Supplier led roll-out

The government requires suppliers to install smart meters in their customers' homes, and is setting out rules to ensure that they do this in a way that is in the interests of customers, including rules around:

  • data access
  • security
  • technical standards for the smart metering equipment
  • meeting the needs of vulnerable customers.

Smart Meters will be rolled out as standard across the country by 2025. But there will not be a legal obligation on individuals to have one.

Energy companies will be required to install smart meters and take all reasonable steps to reach everyone.

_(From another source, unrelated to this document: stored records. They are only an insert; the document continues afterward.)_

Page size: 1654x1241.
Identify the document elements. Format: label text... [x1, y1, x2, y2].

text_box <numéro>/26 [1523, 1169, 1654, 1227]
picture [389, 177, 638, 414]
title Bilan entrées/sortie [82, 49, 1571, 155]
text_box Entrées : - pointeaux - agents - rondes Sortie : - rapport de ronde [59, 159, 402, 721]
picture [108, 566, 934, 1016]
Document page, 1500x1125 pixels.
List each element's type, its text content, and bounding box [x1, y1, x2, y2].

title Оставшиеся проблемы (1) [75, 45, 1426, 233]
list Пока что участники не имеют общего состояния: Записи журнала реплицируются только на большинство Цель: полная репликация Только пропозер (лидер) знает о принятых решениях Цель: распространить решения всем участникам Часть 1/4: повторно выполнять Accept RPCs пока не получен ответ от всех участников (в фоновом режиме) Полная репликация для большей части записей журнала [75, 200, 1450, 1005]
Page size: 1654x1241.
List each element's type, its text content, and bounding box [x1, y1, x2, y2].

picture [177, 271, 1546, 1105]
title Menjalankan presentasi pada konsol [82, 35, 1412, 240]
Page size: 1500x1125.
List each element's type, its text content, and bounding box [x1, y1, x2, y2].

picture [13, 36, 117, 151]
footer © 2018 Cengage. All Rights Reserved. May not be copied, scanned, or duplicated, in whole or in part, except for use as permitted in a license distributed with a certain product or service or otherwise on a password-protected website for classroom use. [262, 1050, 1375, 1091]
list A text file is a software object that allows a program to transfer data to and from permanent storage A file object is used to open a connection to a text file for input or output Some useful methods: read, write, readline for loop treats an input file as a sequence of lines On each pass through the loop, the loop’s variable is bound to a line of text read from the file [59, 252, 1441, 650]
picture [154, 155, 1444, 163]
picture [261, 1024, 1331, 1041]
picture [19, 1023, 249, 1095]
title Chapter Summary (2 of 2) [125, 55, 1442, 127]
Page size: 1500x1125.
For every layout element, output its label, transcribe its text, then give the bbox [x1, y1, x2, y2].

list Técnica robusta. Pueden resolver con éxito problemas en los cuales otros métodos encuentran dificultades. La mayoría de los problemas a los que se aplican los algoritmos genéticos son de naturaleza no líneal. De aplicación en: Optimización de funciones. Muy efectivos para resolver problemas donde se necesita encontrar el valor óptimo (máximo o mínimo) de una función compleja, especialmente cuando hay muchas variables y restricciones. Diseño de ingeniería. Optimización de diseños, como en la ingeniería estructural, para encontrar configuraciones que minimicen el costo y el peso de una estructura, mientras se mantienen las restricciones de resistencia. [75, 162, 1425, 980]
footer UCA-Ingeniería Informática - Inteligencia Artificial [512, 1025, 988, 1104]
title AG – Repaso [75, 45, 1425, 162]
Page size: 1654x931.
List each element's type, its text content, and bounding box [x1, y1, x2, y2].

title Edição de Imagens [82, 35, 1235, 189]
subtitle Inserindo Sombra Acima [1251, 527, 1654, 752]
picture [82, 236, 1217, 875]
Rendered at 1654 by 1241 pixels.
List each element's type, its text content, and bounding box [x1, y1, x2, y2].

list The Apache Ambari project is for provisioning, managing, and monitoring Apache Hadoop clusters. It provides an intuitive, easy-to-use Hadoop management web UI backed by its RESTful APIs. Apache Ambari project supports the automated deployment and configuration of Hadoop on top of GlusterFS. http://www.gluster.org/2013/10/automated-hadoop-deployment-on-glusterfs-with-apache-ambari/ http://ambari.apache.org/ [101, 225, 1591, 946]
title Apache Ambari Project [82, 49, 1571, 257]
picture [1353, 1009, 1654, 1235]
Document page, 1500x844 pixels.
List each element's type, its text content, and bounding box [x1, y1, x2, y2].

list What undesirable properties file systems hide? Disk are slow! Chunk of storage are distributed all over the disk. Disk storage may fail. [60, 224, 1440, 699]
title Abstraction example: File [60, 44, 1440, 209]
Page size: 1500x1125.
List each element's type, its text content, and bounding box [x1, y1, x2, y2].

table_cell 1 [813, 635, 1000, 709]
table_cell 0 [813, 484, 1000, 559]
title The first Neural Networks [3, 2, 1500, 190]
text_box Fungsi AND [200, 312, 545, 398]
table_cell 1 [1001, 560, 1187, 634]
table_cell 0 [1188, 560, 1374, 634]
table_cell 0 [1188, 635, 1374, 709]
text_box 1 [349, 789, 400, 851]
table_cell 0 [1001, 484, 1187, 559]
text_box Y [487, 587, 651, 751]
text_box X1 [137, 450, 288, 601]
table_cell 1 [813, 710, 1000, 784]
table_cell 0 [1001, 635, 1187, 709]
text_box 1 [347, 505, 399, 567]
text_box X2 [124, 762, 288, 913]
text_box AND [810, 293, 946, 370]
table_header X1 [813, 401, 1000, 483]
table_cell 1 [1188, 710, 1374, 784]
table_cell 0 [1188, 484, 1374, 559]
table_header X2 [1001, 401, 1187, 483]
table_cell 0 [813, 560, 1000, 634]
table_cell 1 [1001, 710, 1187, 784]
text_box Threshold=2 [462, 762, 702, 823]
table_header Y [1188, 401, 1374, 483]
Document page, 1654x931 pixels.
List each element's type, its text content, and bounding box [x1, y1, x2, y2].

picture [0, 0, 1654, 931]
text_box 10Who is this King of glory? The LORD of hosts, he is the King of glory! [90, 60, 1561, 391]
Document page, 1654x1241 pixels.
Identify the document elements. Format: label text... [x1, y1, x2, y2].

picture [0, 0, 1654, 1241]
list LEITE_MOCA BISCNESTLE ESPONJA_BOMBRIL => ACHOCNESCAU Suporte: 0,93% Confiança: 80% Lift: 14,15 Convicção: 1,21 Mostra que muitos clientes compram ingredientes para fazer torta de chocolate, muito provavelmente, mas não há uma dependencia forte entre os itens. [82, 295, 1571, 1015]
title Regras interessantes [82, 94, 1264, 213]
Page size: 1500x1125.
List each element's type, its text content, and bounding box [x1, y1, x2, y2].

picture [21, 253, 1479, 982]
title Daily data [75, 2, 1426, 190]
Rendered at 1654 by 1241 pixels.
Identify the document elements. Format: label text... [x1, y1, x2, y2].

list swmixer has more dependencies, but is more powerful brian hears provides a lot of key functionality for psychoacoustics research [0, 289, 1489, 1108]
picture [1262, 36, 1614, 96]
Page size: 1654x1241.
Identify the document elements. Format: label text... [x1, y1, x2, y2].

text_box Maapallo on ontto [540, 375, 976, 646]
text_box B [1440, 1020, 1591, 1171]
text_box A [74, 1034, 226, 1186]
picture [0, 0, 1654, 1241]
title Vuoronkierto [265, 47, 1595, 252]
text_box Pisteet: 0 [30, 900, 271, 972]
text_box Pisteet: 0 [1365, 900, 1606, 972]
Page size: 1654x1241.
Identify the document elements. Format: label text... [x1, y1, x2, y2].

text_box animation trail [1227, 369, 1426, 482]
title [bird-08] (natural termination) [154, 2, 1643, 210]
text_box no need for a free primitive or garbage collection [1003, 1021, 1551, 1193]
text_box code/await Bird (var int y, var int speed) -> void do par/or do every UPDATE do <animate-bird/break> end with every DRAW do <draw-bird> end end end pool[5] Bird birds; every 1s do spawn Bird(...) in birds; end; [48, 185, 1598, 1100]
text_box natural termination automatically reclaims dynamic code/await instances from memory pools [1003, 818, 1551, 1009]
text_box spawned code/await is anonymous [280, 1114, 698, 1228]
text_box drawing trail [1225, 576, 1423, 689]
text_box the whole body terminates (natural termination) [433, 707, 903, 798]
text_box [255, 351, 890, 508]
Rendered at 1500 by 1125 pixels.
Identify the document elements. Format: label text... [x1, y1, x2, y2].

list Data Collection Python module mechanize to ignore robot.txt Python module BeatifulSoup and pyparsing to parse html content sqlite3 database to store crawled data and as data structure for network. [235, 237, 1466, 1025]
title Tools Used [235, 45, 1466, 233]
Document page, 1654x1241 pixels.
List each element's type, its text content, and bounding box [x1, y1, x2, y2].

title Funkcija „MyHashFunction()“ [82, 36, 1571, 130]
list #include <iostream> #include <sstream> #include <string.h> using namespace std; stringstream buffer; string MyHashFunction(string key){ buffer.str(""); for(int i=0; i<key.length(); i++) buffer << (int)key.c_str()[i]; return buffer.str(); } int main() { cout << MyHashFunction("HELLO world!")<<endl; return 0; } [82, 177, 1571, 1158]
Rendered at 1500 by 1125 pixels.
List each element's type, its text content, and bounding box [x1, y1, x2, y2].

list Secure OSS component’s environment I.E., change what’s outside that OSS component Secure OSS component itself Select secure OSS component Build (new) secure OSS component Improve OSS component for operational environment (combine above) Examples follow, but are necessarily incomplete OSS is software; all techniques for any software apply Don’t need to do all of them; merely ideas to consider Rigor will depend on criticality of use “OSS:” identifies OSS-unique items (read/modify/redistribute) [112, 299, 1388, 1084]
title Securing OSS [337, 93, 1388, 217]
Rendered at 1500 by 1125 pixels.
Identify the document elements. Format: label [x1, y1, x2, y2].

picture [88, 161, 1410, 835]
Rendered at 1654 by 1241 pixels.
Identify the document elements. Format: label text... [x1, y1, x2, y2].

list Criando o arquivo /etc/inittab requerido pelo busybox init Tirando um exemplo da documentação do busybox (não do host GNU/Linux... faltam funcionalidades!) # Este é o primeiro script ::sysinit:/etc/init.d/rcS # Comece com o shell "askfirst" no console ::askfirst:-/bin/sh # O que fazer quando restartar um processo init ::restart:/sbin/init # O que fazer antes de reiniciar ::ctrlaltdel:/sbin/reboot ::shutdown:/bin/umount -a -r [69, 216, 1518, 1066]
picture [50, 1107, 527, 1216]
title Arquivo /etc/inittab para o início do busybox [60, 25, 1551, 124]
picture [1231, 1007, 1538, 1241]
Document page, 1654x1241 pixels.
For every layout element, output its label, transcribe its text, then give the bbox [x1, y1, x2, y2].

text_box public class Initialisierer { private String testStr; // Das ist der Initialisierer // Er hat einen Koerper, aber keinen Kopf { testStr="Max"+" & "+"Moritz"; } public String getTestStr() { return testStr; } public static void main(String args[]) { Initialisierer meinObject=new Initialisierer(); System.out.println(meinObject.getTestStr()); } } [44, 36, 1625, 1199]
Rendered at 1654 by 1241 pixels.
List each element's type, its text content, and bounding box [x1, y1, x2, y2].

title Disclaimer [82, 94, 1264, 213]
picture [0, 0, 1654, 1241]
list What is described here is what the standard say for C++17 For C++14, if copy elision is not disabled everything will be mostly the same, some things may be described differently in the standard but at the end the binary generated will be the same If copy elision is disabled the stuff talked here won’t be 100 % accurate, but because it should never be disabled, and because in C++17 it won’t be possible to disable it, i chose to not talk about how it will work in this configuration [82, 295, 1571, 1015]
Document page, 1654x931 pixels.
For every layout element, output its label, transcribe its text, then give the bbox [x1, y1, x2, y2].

However, the government do not expect energy companies to take legal action to fit a smart meter if they cannot get the householder's co-operation.

So, does this mean you could refuse to have one? Yes, it does, unless your current meter is faulty or at the end of its certified life. But for most people it would be difficult to think of a genuine reason to refuse a smart meter. Refusing does not save you money and reduces the options you have to monitor your energy consumption and the selection of products and payment options open to you in the future.


The Smart Metering Implementation Programme is led by the Department for Energy Security and Net Zero (DESNZ), regulated by the Office of Gas and Electricity Markets (Ofgem), and delivered by energy suppliers.

Before 2023 it was led by the Department for Business, Energy & Industrial Strategy (BEIS).

What to do if your Supplier has gone bust

If your current supplier has gone bust there is no need to panic, the only thing you need to do is take a meter reading as close as possible to the date of the transfer. Your energy supply will continue uninterrupted, and the balance of your account will be transferred to your new supplier. The transfer is complex, so it is best not to try to switch to another supplier at this stage as this complicates the process even more and increases the risk of something going wrong.

  1. Take a meter reading, sit tight and don't switch - if you already were moving to a new supplier this will continue.
  2. Wait for Ofgem to appoint a new supplier - Your supply won't be disrupted, and your balance of money will be protected.
  3. Read information from your new Supplier - Your new supplier will contact you with details of their recommended tariff; change this by contacting them if you wish. You will not be charged any exit fees from your old Supplier. The time it takes for your new supplier to contact you seems to vary widely from 4 to 12 weeks.

    At this stage you can choose to move to another supplier but only after the new supplier has taken you on.

Ofgem have a list of suppliers that have gone bust with the name and date that the new suppliers took over.